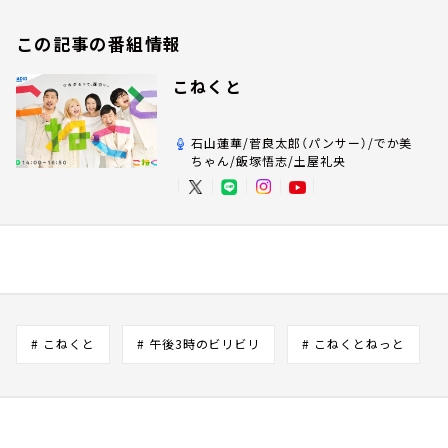
この記事の番組情報
こねくと
石山蓮華/菅良太郎（パンサー）/でか美
ちゃん/飯塚悟志/土屋礼央
# こねくと
# 午後3時のビリビリ
# こねくとねっと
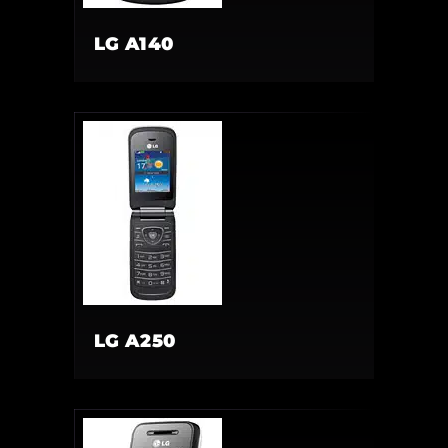
LG A140
LG A250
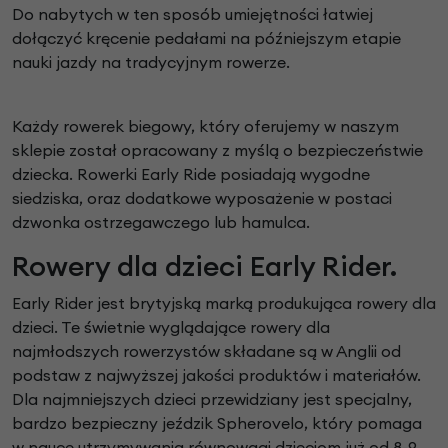
Do nabytych w ten sposób umiejętności łatwiej
dołączyć kręcenie pedałami na późniejszym etapie
nauki jazdy na tradycyjnym rowerze.
Każdy rowerek biegowy, który oferujemy w naszym
sklepie został opracowany z myślą o bezpieczeństwie
dziecka. Rowerki Early Ride posiadają wygodne
siedziska, oraz dodatkowe wyposażenie w postaci
dzwonka ostrzegawczego lub hamulca.
Rowery dla dzieci Early Rider.
Early Rider jest brytyjską marką produkująca rowery dla
dzieci. Te świetnie wyglądające rowery dla
najmłodszych rowerzystów składane są w Anglii od
podstaw z najwyższej jakości produktów i materiałów.
Dla najmniejszych dzieci przewidziany jest specjalny,
bardzo bezpieczny jeździk Spherovelo, który pomaga
w nauce utrzymywania równowagi dzieciom już od 8-9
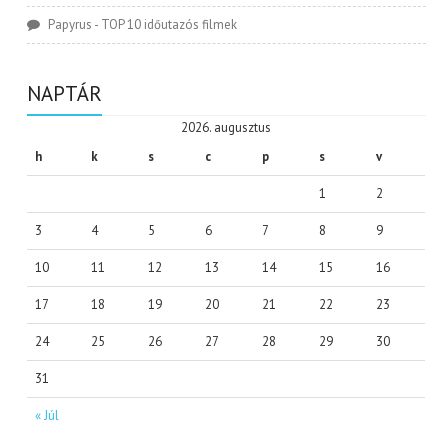
Papyrus
-
TOP 10 időutazós filmek
NAPTÁR
2026. augusztus
h
k
s
c
p
s
v
1
2
3
4
5
6
7
8
9
10
11
12
13
14
15
16
17
18
19
20
21
22
23
24
25
26
27
28
29
30
31
« Júl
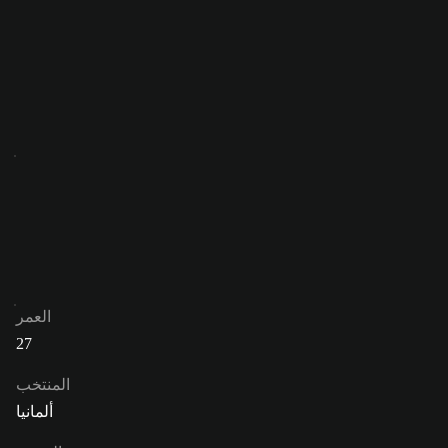
العمر
27
المنتخب
ألمانيا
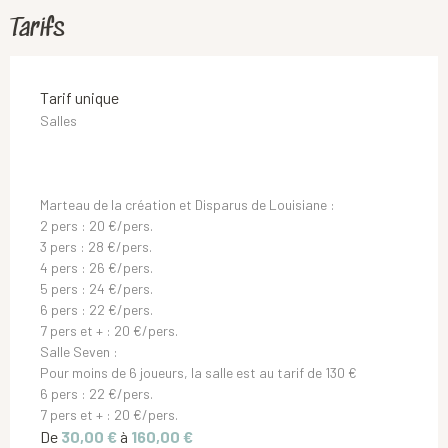
Tarifs
Tarifs 2026
Tarif unique
Salles
Marteau de la création et Disparus de Louisiane :
2 pers : 20 €/pers.
3 pers : 28 €/pers.
4 pers : 26 €/pers.
5 pers : 24 €/pers.
6 pers : 22 €/pers.
7 pers et + : 20 €/pers.
Salle Seven :
Pour moins de 6 joueurs, la salle est au tarif de 130 €
6 pers : 22 €/pers.
7 pers et + : 20 €/pers.
De
30,00 €
à
160,00 €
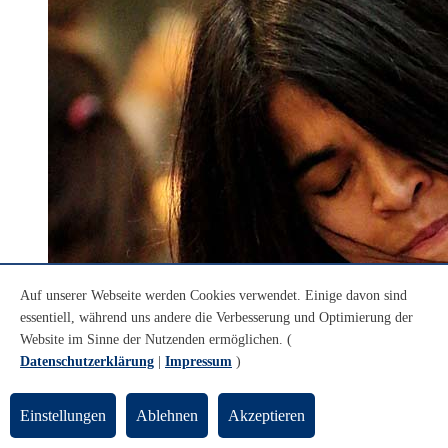
Auf unserer Webseite werden Cookies verwendet. Einige davon sind
essentiell, während uns andere die Verbesserung und Optimierung der
Website im Sinne der Nutzenden ermöglichen. (
Datenschutzerklärung
|
Impressum
)
Einstellungen
Ablehnen
Akzeptieren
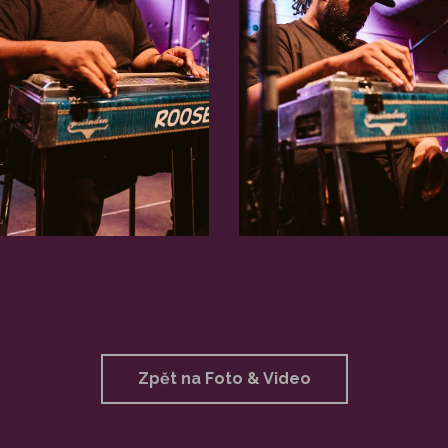
Zpět na Foto & Video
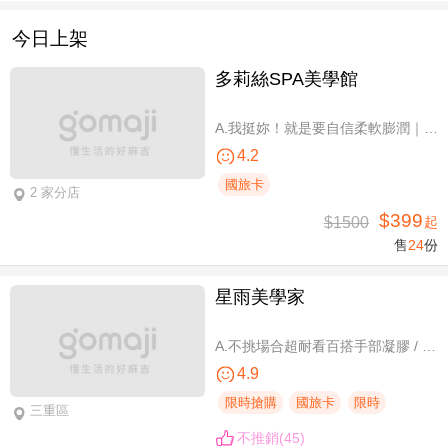
今日上架
多莉絲SPA美學館
A.我挺妳！就是要自信柔軟膨潤｜美胸按摩全程35分(純手技) / B.《不限體驗單次券》我挺妳！就是要自信柔軟膨潤｜美胸按摩全程35分(純手技) / C.《不限體驗單次券》Plus升級：Chakra七脈輪精油-暨全身十四經絡舒壓60分(純手技) / D.《不限體驗單次券》燈泡美肌青春好氣色-高舒敏緊緻雙組合：鬆筋軟膜臉部課程共110分(純手技)
4.2
國旅卡
2 家分店
$399
$1500
起
售
24
份
星雨美學家
A.不挑場合超耐看百搭手部凝膠 / B.經典私藏手部凝膠設計款 / C.讓指尖擦出高級感足部凝膠 / D.風靡小紅書足部凝膠設計款 / E.CUCCIO足深層去足繭保養 / F.自然輕盈無負擔-微妝3D 120根嫁接
4.9
限時搶購
國旅卡
限時
三重區
不推銷(45)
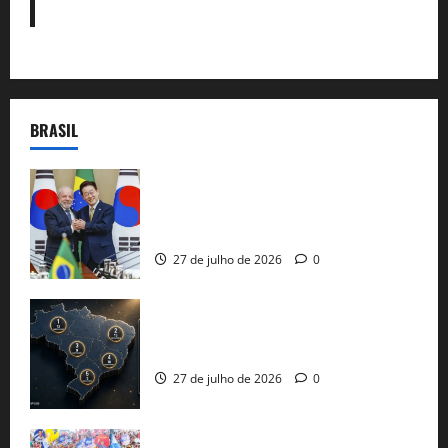
BRASIL
Brasil e Coreia do Sul selam pacto sobre
minerais estratégicos em resposta ao
protecionismo global
27 de julho de 2026
0
51 candidaturas aos governos estaduais
já estão oficializadas
27 de julho de 2026
0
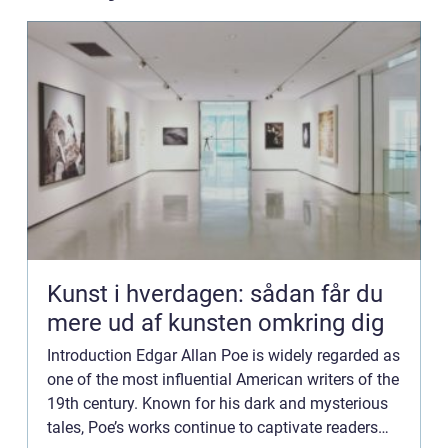
Kunst i hverdagen: sådan får du
mere ud af kunsten omkring dig
Introduction Edgar Allan Poe is widely regarded as
one of the most influential American writers of the
19th century. Known for his dark and mysterious
tales, Poe’s works continue to captivate readers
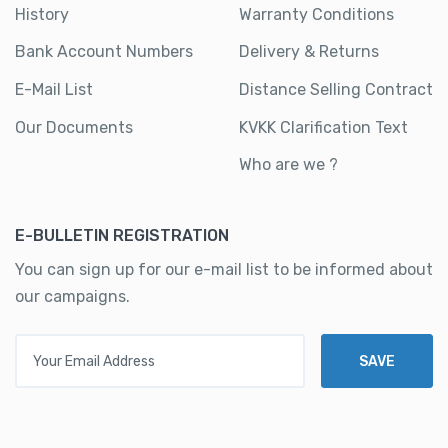
History
Warranty Conditions
Bank Account Numbers
Delivery & Returns
E-Mail List
Distance Selling Contract
Our Documents
KVKK Clarification Text
Who are we ?
E-BULLETIN REGISTRATION
You can sign up for our e-mail list to be informed about
our campaigns.
Your Email Address
SAVE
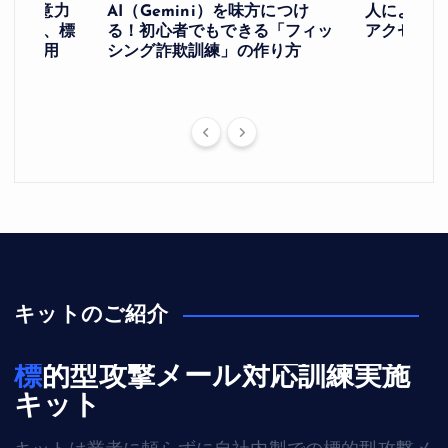
け！ー注意力
AI（Gemini）を味方につけ
人によるア
ングと、標
る！初心者でもできる「フィッ
アクセスを
への応用
シング詐欺訓練」の作り方
キットのご紹介
標的型攻撃メール対応訓練実施
キット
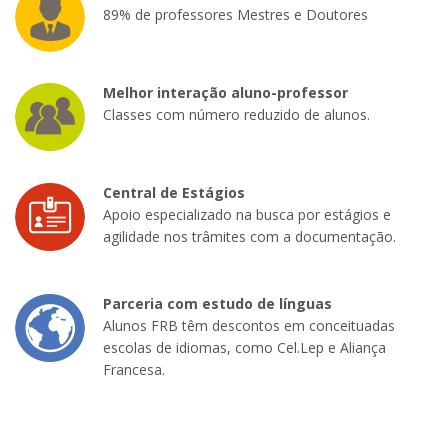
89% de professores Mestres e Doutores
Melhor interação aluno-professor
Classes com número reduzido de alunos.
Central de Estágios
Apoio especializado na busca por estágios e
agilidade nos trâmites com a documentação.
Parceria com estudo de línguas
Alunos FRB têm descontos em conceituadas
escolas de idiomas, como Cel.Lep e Aliança
Francesa.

━━━━━━━━

▸ What the exercise asks
Switch every "Tarifs" to "Prix" in the text of all the records, change nothing else, and omit the pictures.

▸ Answer area
この記事の番組情報
こねくと
石山蓮華/菅良太郎（パンサー）/でか美
ちゃん/飯塚悟志/土屋礼央
# こねくと
# 午後3時のビリビリ
# こねくとねっと
LG A140
LG A250
Do nabytych w ten sposób umiejętności łatwiej
dołączyć kręcenie pedałami na późniejszym etapie
nauki jazdy na tradycyjnym rowerze.
Każdy rowerek biegowy, który oferujemy w naszym
sklepie został opracowany z myślą o bezpieczeństwie
dziecka. Rowerki Early Ride posiadają wygodne
siedziska, oraz dodatkowe wyposażenie w postaci
dzwonka ostrzegawczego lub hamulca.
Rowery dla dzieci Early Rider.
Early Rider jest brytyjską marką produkująca rowery dla
dzieci. Te świetnie wyglądające rowery dla
najmłodszych rowerzystów składane są w Anglii od
podstaw z najwyższej jakości produktów i materiałów.
Dla najmniejszych dzieci przewidziany jest specjalny,
bardzo bezpieczny jeździk Spherovelo, który pomaga
w nauce utrzymywania równowagi dzieciom już od 8-9
Papyrus
-
TOP 10 időutazós filmek
NAPTÁR
2026. augusztus
h
k
s
c
p
s
v
1
2
3
4
5
6
7
8
9
10
11
12
13
14
15
16
17
18
19
20
21
22
23
24
25
26
27
28
29
30
31
« Júl
العمر
27
المنتخب
ألمانيا
Prix
Prix 2026
Tarif unique
Salles
Marteau de la création et Disparus de Louisiane :
2 pers : 20 €/pers.
3 pers : 28 €/pers.
4 pers : 26 €/pers.
5 pers : 24 €/pers.
6 pers : 22 €/pers.
7 pers et + : 20 €/pers.
Salle Seven :
Pour moins de 6 joueurs, la salle est au tarif de 130 €
6 pers : 22 €/pers.
7 pers et + : 20 €/pers.
De
30,00 €
à
160,00 €
Auf unserer Webseite werden Cookies verwendet. Einige davon sind
essentiell, während uns andere die Verbesserung und Optimierung der
Website im Sinne der Nutzenden ermöglichen. (
Datenschutzerklärung
|
Impressum
)
Einstellungen
Ablehnen
Akzeptieren
Zpět na Foto & Video
今日上架
多莉絲SPA美學館
A.我挺妳！就是要自信柔軟膨潤｜美胸按摩全程35分(純手技) / B.《不限體驗單次券》我挺妳！就是要自信柔軟膨潤｜美胸按摩全程35分(純手技) / C.《不限體驗單次券》Plus升級：Chakra七脈輪精油-暨全身十四經絡舒壓60分(純手技) / D.《不限體驗單次券》燈泡美肌青春好氣色-高舒敏緊緻雙組合：鬆筋軟膜臉部課程共110分(純手技)
4.2
國旅卡
2 家分店
$399
$1500
起
售
24
份
星雨美學家
A.不挑場合超耐看百搭手部凝膠 / B.經典私藏手部凝膠設計款 / C.讓指尖擦出高級感足部凝膠 / D.風靡小紅書足部凝膠設計款 / E.CUCCIO足深層去足繭保養 / F.自然輕盈無負擔-微妝3D 120根嫁接
4.9
限時搶購
國旅卡
限時
三重區
不推銷(45)
BRASIL
Brasil e Coreia do Sul selam pacto sobre
minerais estratégicos em resposta ao
protecionismo global
27 de julho de 2026
0
51 candidaturas aos governos estaduais
já estão oficializadas
27 de julho de 2026
0
Kunst i hverdagen: sådan får du
mere ud af kunsten omkring dig
Introduction Edgar Allan Poe is widely regarded as
one of the most influential American writers of the
19th century. Known for his dark and mysterious
tales, Poe’s works continue to captivate readers
History
Warranty Conditions
Bank Account Numbers
Delivery & Returns
E-Mail List
Distance Selling Contract
Our Documents
KVKK Clarification Text
Who are we ?
E-BULLETIN REGISTRATION
You can sign up for our e-mail list to be informed about
our campaigns.
Your Email Address
SAVE
け！ー注意力
AI（Gemini）を味方につけ
人によるア
ングと、標
る！初心者でもできる「フィッ
アクセスを
への応用
シング詐欺訓練」の作り方
キットのご紹介
標的型攻撃メール対応訓練実施
キット
89% de professores Mestres e Doutores
Melhor interação aluno-professor
Classes com número reduzido de alunos.
Central de Estágios
Apoio especializado na busca por estágios e
agilidade nos trâmites com a documentação.
Parceria com estudo de línguas
Alunos FRB têm descontos em conceituadas
escolas de idiomas, como Cel.Lep e Aliança
Francesa.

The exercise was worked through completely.